私は目をぎゅって閉じていた。藤堂君はしばらく唇を重ねて、それからそっと離れた。
「…これ以上、一緒の部屋にいたら俺、やばいかな」
「え?」
やばい?
「結城さん、髪、いい匂いするし…」
「え?」
「このまま、抱きしめて、押し倒しそうだ」
ひょえ!?
「あの!」
私はすかさず、立ち上がった。
「宿題、見てくれてありがとう。部屋にもう戻るね」
「うん。また明日ね、お休み」
「…おやすみなさい」
私はそのままくるりと後ろを向き、ドアのほうに向かった。
「あの…」
「え?何?」
私は後ろを向いたまま、藤堂君に話しかけた。
「藤堂君と私って、壁一枚隔てて、隣で寝ているんだね」
「え?」
「お、おやすみなさい!」
私は藤堂君の部屋を出て、すぐに自分の部屋に入った。
そして深呼吸をして、藤堂君の部屋のすぐ横に布団を敷き始めた。
ペタン。
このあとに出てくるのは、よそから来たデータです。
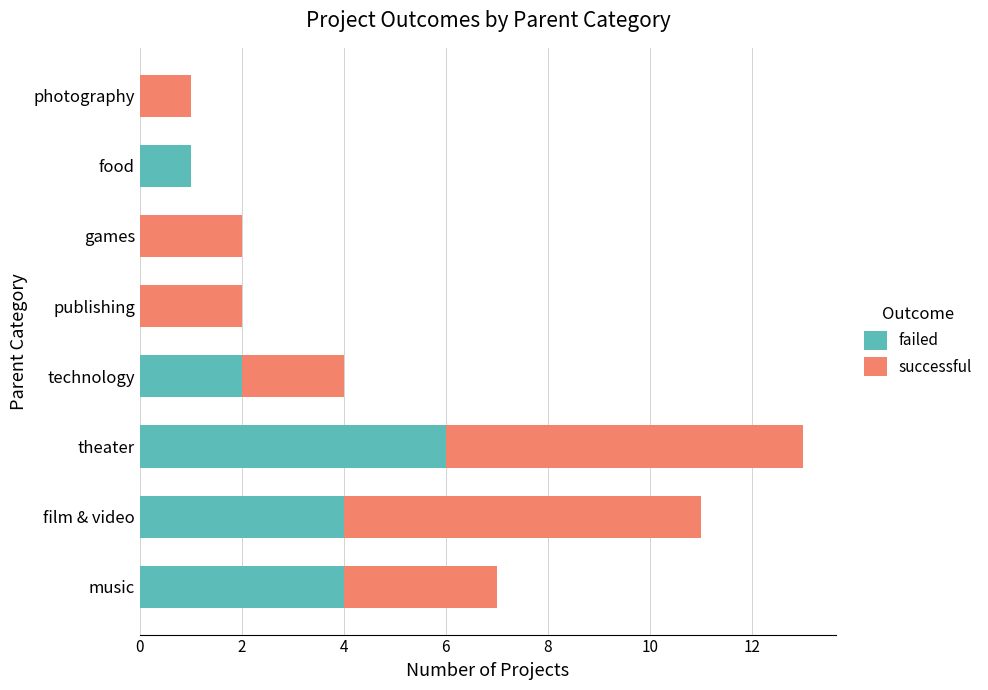

What is the sum of all failed values?

17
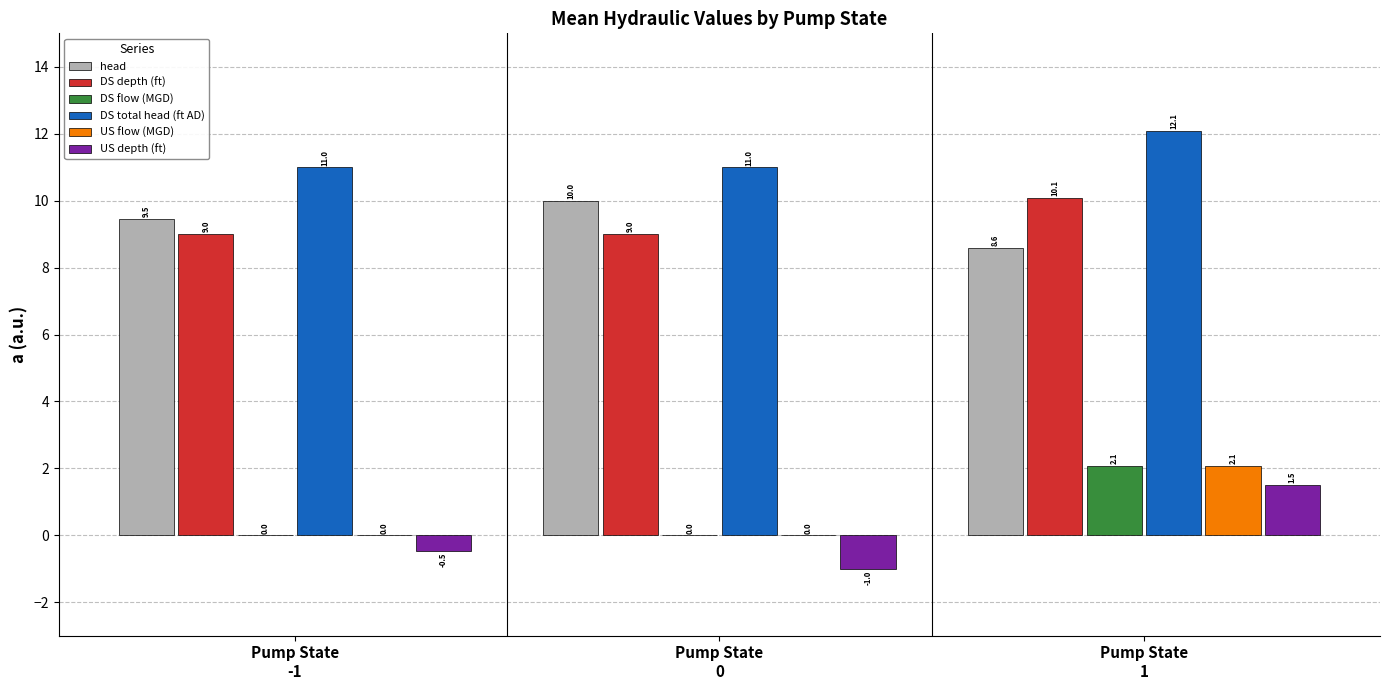

Does the chart contain stacked bars?

No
布団に座り込み、じっと壁を見た。
この向こうで藤堂君が今日も、寝るんだね。
「はあ」
思わずため息をつき、私はゴロンと横になった。そして自分の唇を指で触れてみた。
藤堂君と久しぶりにキス、しちゃった。
ドキドキした。藤堂君からはまだ、石鹸の匂いがした。
これから先、本当に藤堂君も、そして私も誓いを守って行けるんだろうか。
そんな思いが湧いてきて、もっと私はドキドキしてしまった。